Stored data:
━━━━━━
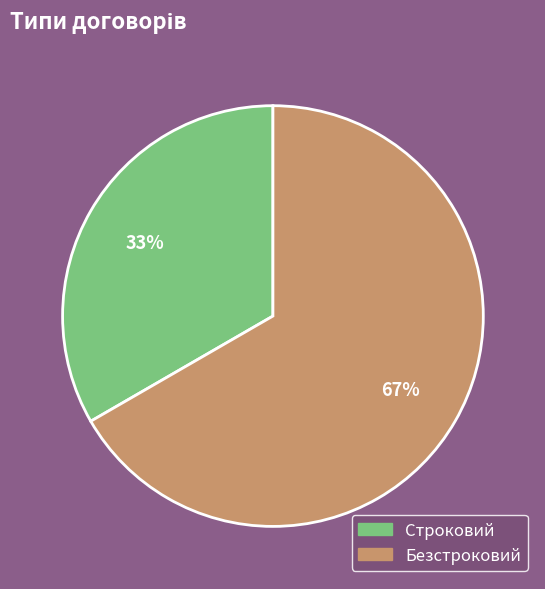

True or false: Безстроковий accounts for 67% of the total.

True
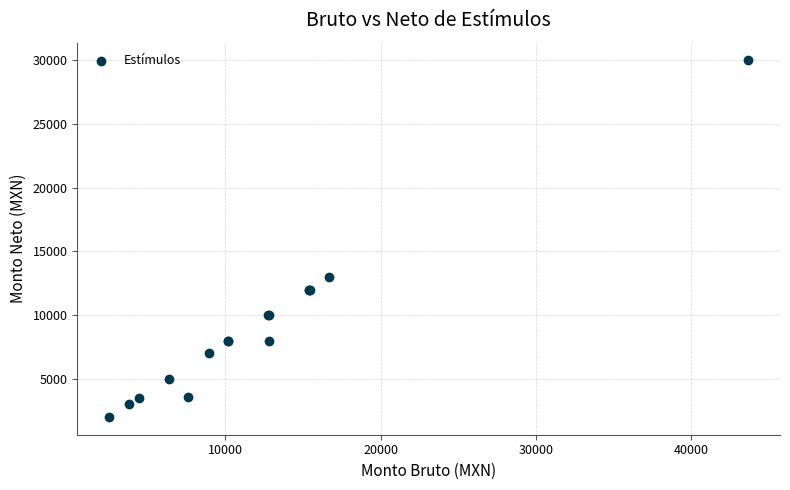

What Y value in the scatter plot is closest to 16000?

13000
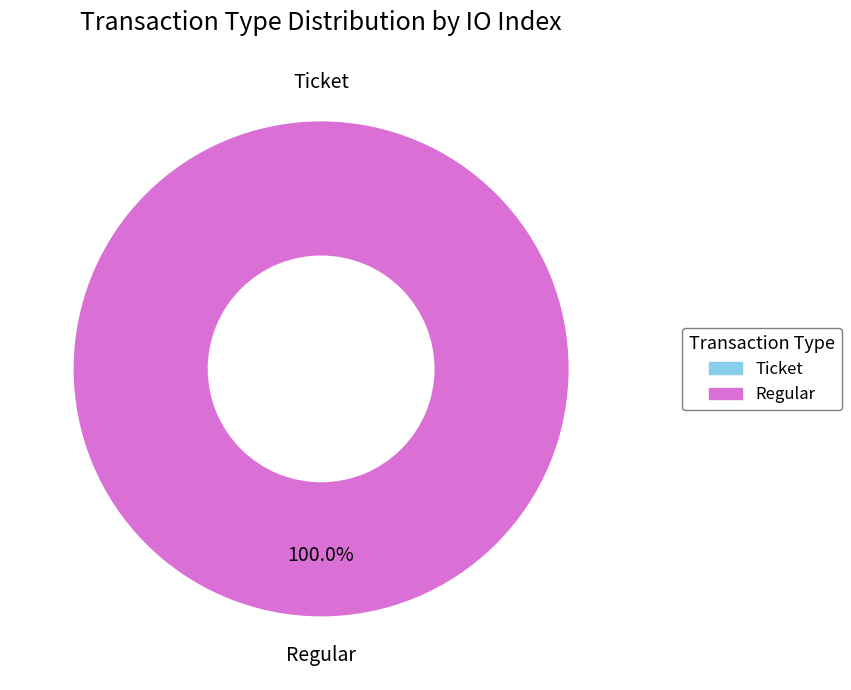

Do Ticket and Regular together represent more than half of the pie?

Yes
━━━━━━
▶ [REQUIRED WORK]:
Output all the records above as a JSON array of strings, one string per line, with blank lines dropped. Omit the pictures.

▶ [PROBLEM SOLUTION]:
[
  "True or false: Безстроковий accounts for 67% of the total.",
  "True",
  "What Y value in the scatter plot is closest to 16000?",
  "13000",
  "Do Ticket and Regular together represent more than half of the pie?",
  "Yes"
]